W twórczości najsłynniejszych pisarzy przełomu XIX i XX wieku z bagnami kojarzy się ponad 300 dość ostrych tematów. M. M. Prishvin w opowiadaniu „Spiżarnia słońca” opowiedział historię bagien Bludowa (Bludowo, bo można się tam zgubić). Pisarz opowiada o drzewach rosnących na bagnach jako o żywych ludziach, o tym, jak blisko siebie znajdują się światy roślin i zwierząt, nazywa bagno „skarbem słońca”.

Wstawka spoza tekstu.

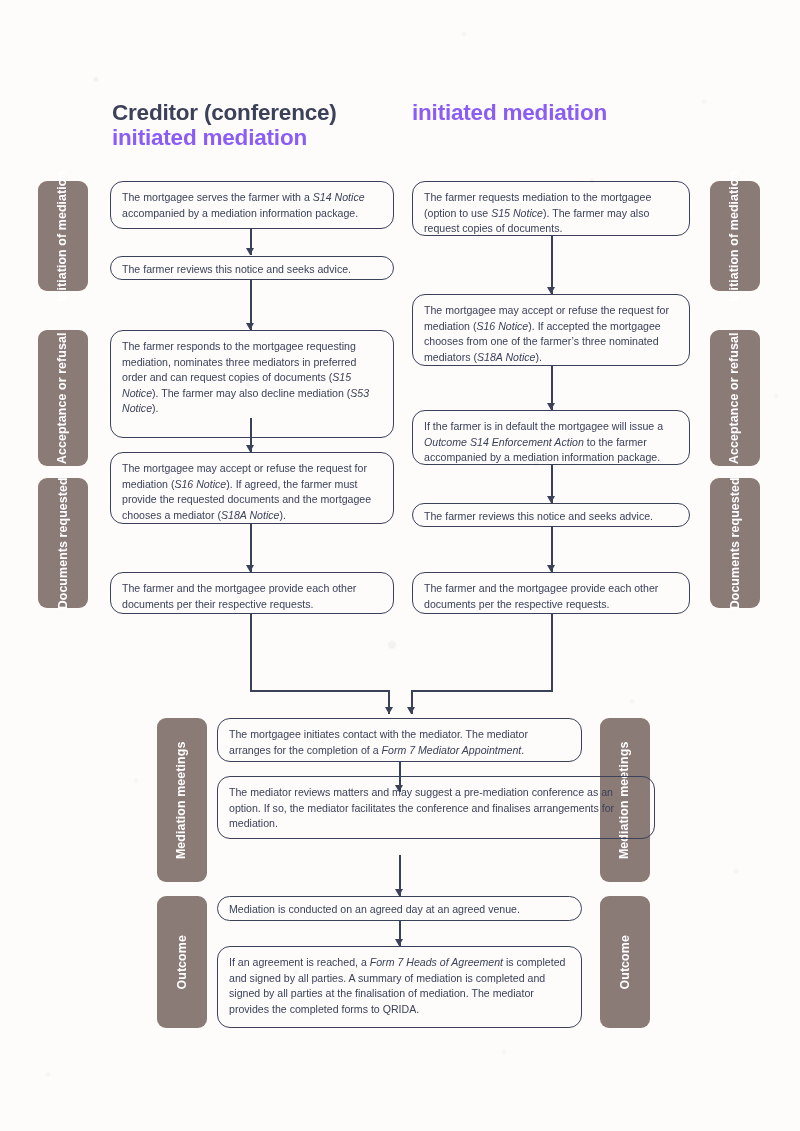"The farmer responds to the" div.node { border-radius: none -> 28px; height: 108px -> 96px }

Borina (piaszczyste wzgórze pośrodku bagna, porośnięte wysokim lasem) jest jak żywa istota: „wypełniały ją śpiewy ptaków, wycie, jęki i płacz zwierząt. Nie wszyscy byli tutaj, na Borinie, ale z bagien, wilgotnych, głuchych, wszystkie odgłosy zebrane tutaj. Borina z sosnowym lasem i dźwięcznym na suchym lądzie odpowiedziała na wszystko. A teraz pogoda się zmienia: „… szary mrok przesunął się mocno i zakrył całe słońce życiodajnymi promieniami.

Zły wiatr pędził bardzo gwałtownie. Drzewa przeplatane korzeniami, przebijając się gałązkami, warczały, wyły, jęczały na całe bagno Bludowo. Czy to nie sugeruje obecności wszelkiego rodzaju „duchów”?

A pisarz odpowiada na to pytanie: „… Wielu ludzi wciąż wie tylko o tych wielkich skarbach słońca, że wydają się być diabłami zamieszkującymi: wszystko to jest nonsensem, a diabłów nie ma na bagnach”.